Most of the Colliers team expects restaurants to rebound before offices do. However, Isely said it could take two to four years before the demand for bars, restaurants, arts and entertainment can make up for the losses during the pandemic.

Chris Prins from Colliers said national chains seem to have figured out creative solutions for surviving but pivoting is hard for local businesses that don’t have a drive-thru.

“You’re not going to go to a fancy restaurant just to pick up a meal and take it home. You go for the ambiance,” he explained.

Prins thinks 15% to 20% of Grand Rapids restaurants could close, in part because of their dependency on downtown events.

“I don’t think we have enough residential (customers) downtown to support the retail in our city,” he said.

The shift to online shopping has also sped up, threatening demand for brick-and-mortar retail space.
In the third quarter, Grand Rapids’ retail vacancy rate was just below 5%. If businesses can’t get a break on rental rates or secure more funding, Colliers expects the rate of empty retail space to jump to 8% in the first or second quarter of this year.

Isely said businesses that can make it to this summer will have less competition and higher market margins.

“This boils down to that survival of the fittest,” he added.


When the Spanish flu pandemic ended, business boomed. Colliers is hoping history will repeat itself this year.

“We’re thinking that this summer is going to be a very robust tourism season (for the lakeshore),” said Drew Durham of Colliers.

While air travel is still down drastically, people from Illinois, Indiana and Ohio are finding their way to Michigan’s coast.
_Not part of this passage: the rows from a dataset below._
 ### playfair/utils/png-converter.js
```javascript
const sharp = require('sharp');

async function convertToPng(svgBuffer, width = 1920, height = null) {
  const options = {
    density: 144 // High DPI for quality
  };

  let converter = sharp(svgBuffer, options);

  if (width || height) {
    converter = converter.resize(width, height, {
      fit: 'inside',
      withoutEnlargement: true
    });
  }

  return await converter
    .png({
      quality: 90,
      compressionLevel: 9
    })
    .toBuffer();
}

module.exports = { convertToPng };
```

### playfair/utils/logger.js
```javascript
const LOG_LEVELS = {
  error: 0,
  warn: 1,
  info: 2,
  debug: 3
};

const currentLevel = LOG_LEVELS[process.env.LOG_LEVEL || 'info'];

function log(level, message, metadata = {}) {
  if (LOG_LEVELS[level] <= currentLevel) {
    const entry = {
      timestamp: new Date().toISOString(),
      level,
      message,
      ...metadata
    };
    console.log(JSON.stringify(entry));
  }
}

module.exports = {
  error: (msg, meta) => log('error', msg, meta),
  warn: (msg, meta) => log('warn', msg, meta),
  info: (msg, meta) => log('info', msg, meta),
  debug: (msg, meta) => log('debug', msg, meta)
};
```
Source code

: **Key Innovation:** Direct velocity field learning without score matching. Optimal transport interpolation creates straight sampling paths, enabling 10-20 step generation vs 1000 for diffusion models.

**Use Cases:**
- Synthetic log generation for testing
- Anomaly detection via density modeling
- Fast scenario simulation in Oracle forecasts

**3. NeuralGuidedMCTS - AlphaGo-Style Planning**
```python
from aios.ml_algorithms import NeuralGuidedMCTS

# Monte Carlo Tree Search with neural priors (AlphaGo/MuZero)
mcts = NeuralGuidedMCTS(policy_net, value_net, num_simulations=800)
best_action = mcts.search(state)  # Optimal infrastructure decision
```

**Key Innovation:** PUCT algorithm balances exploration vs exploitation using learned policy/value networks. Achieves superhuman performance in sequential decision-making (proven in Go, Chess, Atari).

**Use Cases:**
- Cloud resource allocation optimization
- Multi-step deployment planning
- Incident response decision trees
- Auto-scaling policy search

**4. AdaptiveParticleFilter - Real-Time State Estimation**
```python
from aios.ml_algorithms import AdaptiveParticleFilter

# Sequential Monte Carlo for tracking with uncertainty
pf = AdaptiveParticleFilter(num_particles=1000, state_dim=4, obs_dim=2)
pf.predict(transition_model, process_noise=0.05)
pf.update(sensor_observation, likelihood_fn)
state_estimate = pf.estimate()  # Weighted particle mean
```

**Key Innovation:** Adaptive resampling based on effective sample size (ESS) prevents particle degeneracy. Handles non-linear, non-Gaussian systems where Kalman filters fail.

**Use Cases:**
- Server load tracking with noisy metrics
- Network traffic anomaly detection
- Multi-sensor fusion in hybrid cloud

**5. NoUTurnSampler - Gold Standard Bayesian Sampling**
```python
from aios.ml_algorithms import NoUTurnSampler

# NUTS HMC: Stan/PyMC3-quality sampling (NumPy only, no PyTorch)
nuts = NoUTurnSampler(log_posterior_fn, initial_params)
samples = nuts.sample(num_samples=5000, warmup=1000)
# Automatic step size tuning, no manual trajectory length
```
Isely expects a strong second half of the year and a good time for businesses to open before interest rates and prices rise.

“If you have the capital to do it, the means to do it, now is the time,” he said.

One challenge booming businesses will face is finding workers. Isely said unemployment is below 4% in Kent and Ottawa counties because an entire class of workers has left the market.

“Retirees say ‘I’m done. Why should I stay?’” he explained.

The workforce also shrank as shuttered day cares and virtual learning pushed more parents out of the job market and into stay-at-home caregivers.

Isely expects the nation to be down about 2 million workers by the end of this year. He anticipates it’ll take another year to fill the openings.